Data analysis with Python part 1

You are currently viewing Data analysis with Python part 1
  • Post category:Python
  • Reading time:13 mins read

Introduction – Data analysis with Python

This post is the first part of the Python Data Analysis Guide.

I will start the guide with reservations: I do not like the idea of ​​data analysis with Python. Python is a programming language, it was not developed for data analysis and in my opinion this is the root cause of the problems in data analysis with python. In this brief introduction to the guide I will explain why I this this way:

In 1991, the Python language was born by a Dutch programmer named Guido van Rossum. The language was developed in a way that allows it to expand its basic capabilities by creating additional software packages.

In 2015, a new package called Pandas was released. Pandas added the ability to perform data analysis with Python.

Despite all the new capabilities that Pandas added to the python framework, it is still an extension of a programming language that was not originally intended for data analysis. Therefore, in my opinion, data analysis in Python is not recommended because writing code in Python is a cumbersome process. Many hours of writing code are wasted on debugging and searching for their solution. Analysis that can be easily performed by SQL language may make long confusing code lines. In addition to these difficulties, you will also have to master annoying concepts such as indexes and variable types that do not always work together and may create confusion and mistakes.

The main advantages of creating analysis in the Python language are The ability to easily write functions that can perform the same operations on many tables and its ability to create statistical models and Machine learning algorithms. 

So despite my introduction, if you are still interested in learning to analyze data with Python language, or have been forced by the job market to work with this work environment, I have prepared a guide that can help you create some basic analysis with python.

Please note, the guide assumes that you have a basic knowledge of programming and understanding of data analysis in SQL.

In addition, it is important to know that the language of Python changes frequently. New functions come in all the time and sometimes even part of the syntax changes. There for, If you find a mistake you are welcome to contact us by email: [email protected]

How to practice data analysis with Python language

In order to work with Python language you can install a work environment called Anaconda. This work environment includes the Python language, data analysis packages (like Pandas) and a tool for creating Notebooks called Jupiter.

Notebooks are the recommended way to work with data analysis in Python.

There is also an option to practice Python online for free. On the website strata scratch you can find an interface of the Python language with tables and questions from job interviews that can be practiced for free at the basic levels (proper disclosure, registration to the site through the link rewards me a small fee).

General notes on the Python language It is important to know that

  • The Python language is case-sensitive.
  • With the help of the marking # it is possible to write comments (like the mark — in SQL language)
  • As opposed to SQL language Python language is very sensitive to tabs and white spaces.
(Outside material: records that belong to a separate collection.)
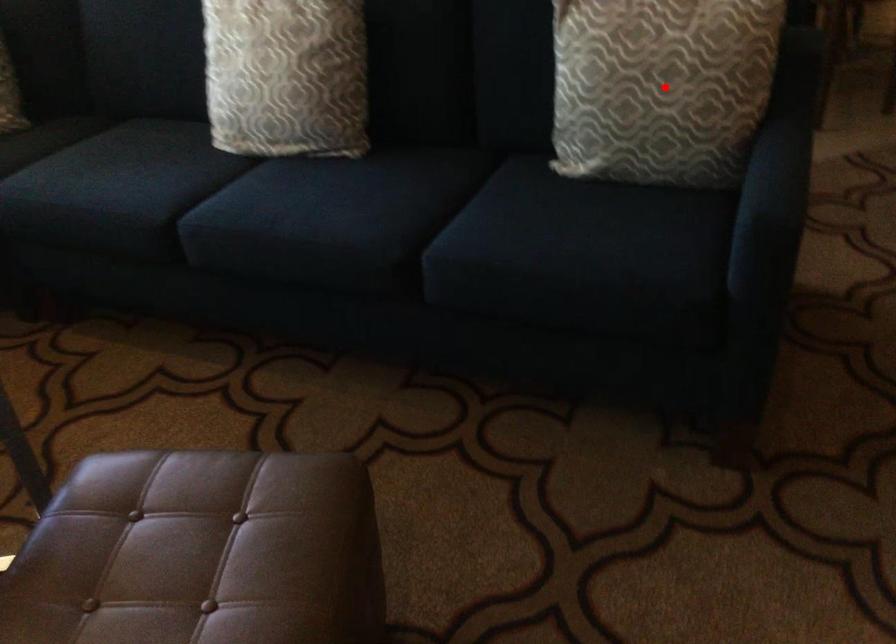
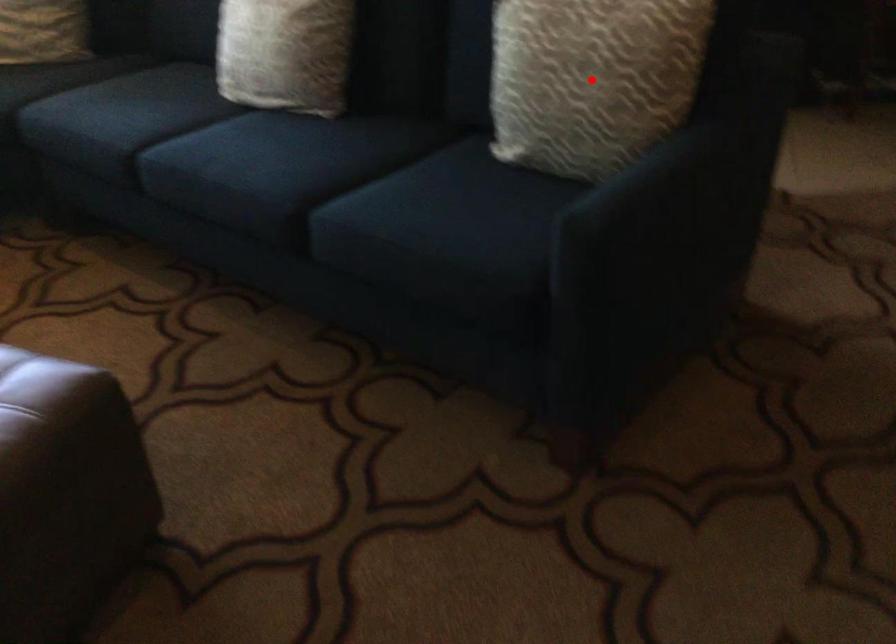
I am providing you with two images of the same scene from different viewpoints. A red point is marked on the first image and another point is marked on the second image. Does the point marked in image1 correspond to the same location as the one in image2?

Yes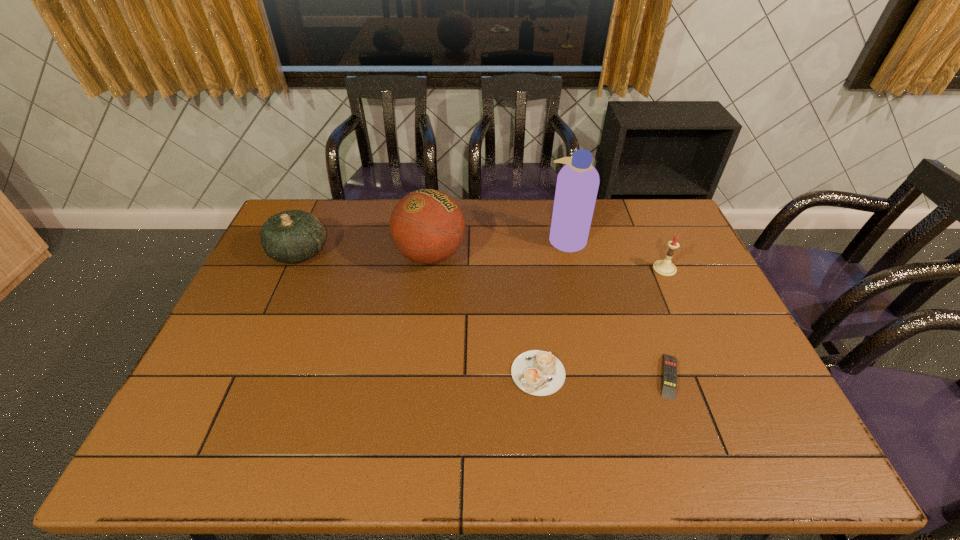
Identify the location of free space between the candle and the basketball. (547, 262).

Locate an element on the screen. empty space between the candle and the gourd is located at coordinates (482, 260).

The image size is (960, 540). Identify the location of free space between the third object from right to left and the fourth tallest object. (615, 254).

Identify the location of free space that is in between the third shortest object and the shortest object. Image resolution: width=960 pixels, height=540 pixels. (666, 322).

Where is `vacant region between the basketball and the fourth object from right to left`? vacant region between the basketball and the fourth object from right to left is located at coordinates (485, 314).

Where is `unoccupied position between the fourth shortest object and the candle`? This screenshot has height=540, width=960. unoccupied position between the fourth shortest object and the candle is located at coordinates (482, 260).

Find the location of a particular element. Image resolution: width=960 pixels, height=540 pixels. free space between the fifth object from right to left and the fourth shortest object is located at coordinates (365, 254).

At what (x,y) coordinates should I click in order to perform the action: click on free space that is in between the leftmost object and the basketball. Please return your answer as a coordinate pair (x, y). Looking at the image, I should click on (365, 254).

This screenshot has height=540, width=960. I want to click on free point between the candle and the third tallest object, so click(482, 260).

You are a GUI agent. You are given a task and a screenshot of the screen. Output one action in this format:
    pyautogui.click(x=<x>, y=<y>)
    Task: Click on the second closest object to the third tallest object
    The image size is (960, 540).
    Given the screenshot: What is the action you would take?
    pyautogui.click(x=536, y=372)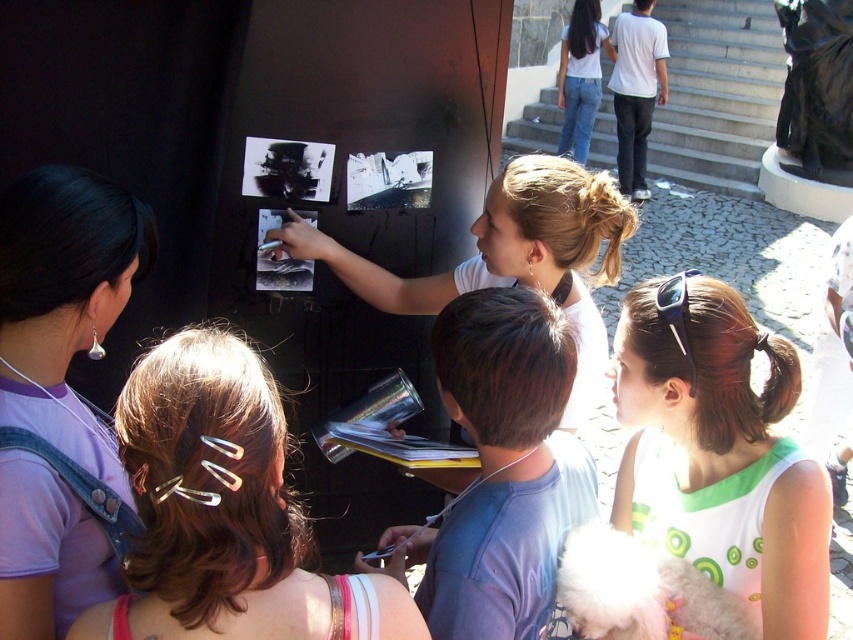
You are standing in front of the wall with the children. Where exactly is the matte purple shirt at upper left located in the image?

The matte purple shirt at upper left is located at point (64, 300) in the image.

You are a photographer trying to capture a group photo of the matte white shirt at center and the jeans at upper right. Based on their sizes, which one should you focus on to ensure they both fit in the frame without cropping?

The matte white shirt at center has a larger width than the jeans at upper right, so you should focus on the matte white shirt at center to ensure both fit in the frame without cropping.

You are a photographer trying to capture a candid shot of the children without them noticing. You want to position yourself at point [64,300]. What object will you be closest to?

At point [64,300] lies matte purple shirt at upper left, so you will be closest to the matte purple shirt at upper left.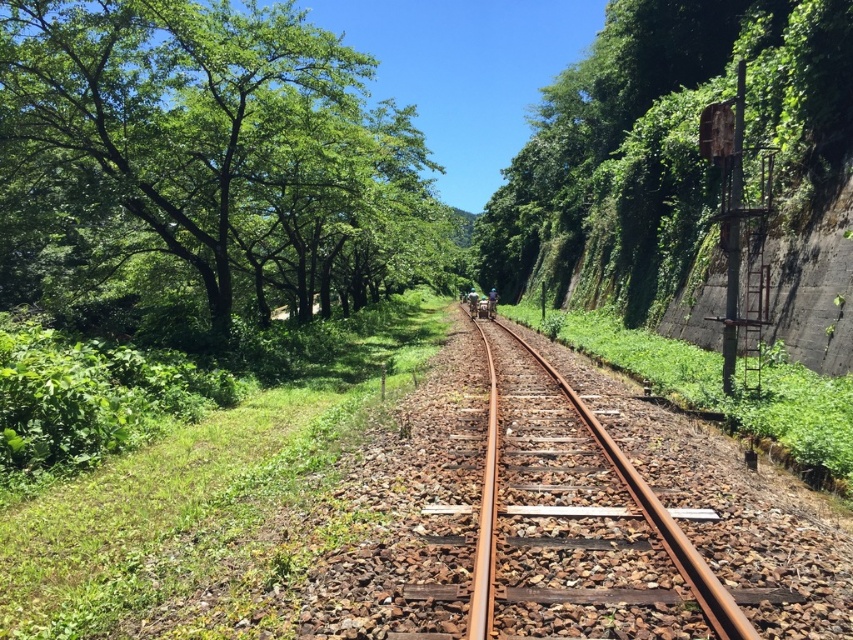
Question: Which of the following is the closest to the observer?

Choices:
 (A) green leafy trees at upper left
 (B) green leafy tree at right
 (C) rusty metal train track at center

Answer: (C)

Question: Does green leafy trees at upper left have a greater width compared to rusty metal train track at center?

Choices:
 (A) no
 (B) yes

Answer: (B)

Question: Can you confirm if green leafy trees at upper left is positioned to the left of green leafy tree at right?

Choices:
 (A) no
 (B) yes

Answer: (B)

Question: Estimate the real-world distances between objects in this image. Which object is farther from the rusty metal train track at center?

Choices:
 (A) green leafy tree at right
 (B) green leafy trees at upper left

Answer: (A)

Question: From the image, what is the correct spatial relationship of green leafy tree at right in relation to rusty metal train track at center?

Choices:
 (A) right
 (B) left

Answer: (A)

Question: Which point is closer to the camera?

Choices:
 (A) green leafy trees at upper left
 (B) rusty metal train track at center
 (C) green leafy tree at right

Answer: (B)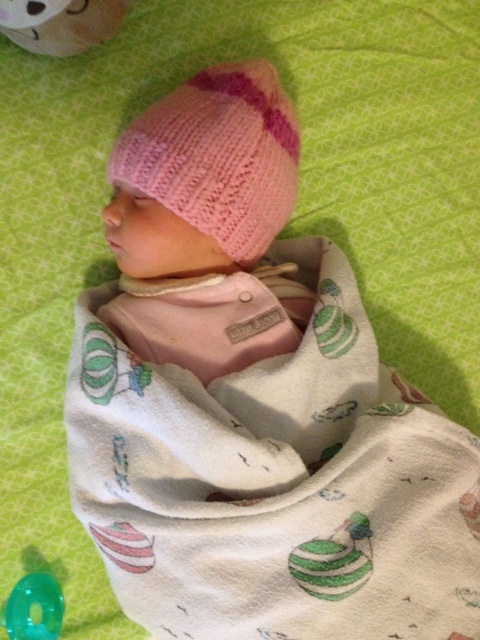
Question: Can you confirm if white cotton swaddle at center is bigger than translucent green ring at lower left?

Choices:
 (A) yes
 (B) no

Answer: (A)

Question: Which object is positioned closest to the white cotton swaddle at center?

Choices:
 (A) pink knitted hat at upper center
 (B) translucent green ring at lower left

Answer: (A)

Question: Among these points, which one is nearest to the camera?

Choices:
 (A) (37, 636)
 (B) (72, 419)
 (C) (191, 193)

Answer: (C)

Question: Is white cotton swaddle at center further to the viewer compared to translucent green ring at lower left?

Choices:
 (A) no
 (B) yes

Answer: (A)

Question: Is white cotton swaddle at center to the right of translucent green ring at lower left from the viewer's perspective?

Choices:
 (A) no
 (B) yes

Answer: (B)

Question: Which object is positioned closest to the translucent green ring at lower left?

If you write in a way that the language does not like you will get an error.
  • The “print” command can output almost any variable.
  • Each output can be inserted into a new variable and manipulated.

Importing packages into the Python environment

In order to use data analysis packages we need to import them. The import operation is simply called “import” and you should write like this at the head of your code: 

import numpy as np
import pandas as pd

To the “pandas” package that deals with the analysis of the data I called “pd” I will use this alias letter whenI will need to use a function from “pandas”.

DataFrame

The type of variable in which Pandas stores tables is called “DataFrame”, So in Pandas the term DataFrame is equivalent to the term “Table”. The DataFrame fields are actually a collection of “Series” variables. It is important to know it because sometimes if we want to work only a single column of the DataFrame we will need to work with functions that handels “Series” variables type.

Importing Data into Python

There are several ways to import tables into Python’s environment. It might be  possible that when running the code things will not work smoothly and it will be necessary to change the basic commands.

Input CSV file

path = r “c:\data.csv”
data = pd.read_csv(path)

Explanation
The path variable contains the path of the CSV file we want to import.At the following command we order Pandas to import the table from the CSV file and put it in the “data” variable.

The “data” variable can be changed to any names you want. For example, if you import loans table you can write:

loans = pd.read_csv(path)

Import Excel file 

path = r”C: \ data.xlsx”
data = pd.read_excel(path)

Retrieving data from a database

Any database that works a bit different and pandas may connect to it in a different way. In this example I connect MySQL and perform SQL command that retrieved my table. 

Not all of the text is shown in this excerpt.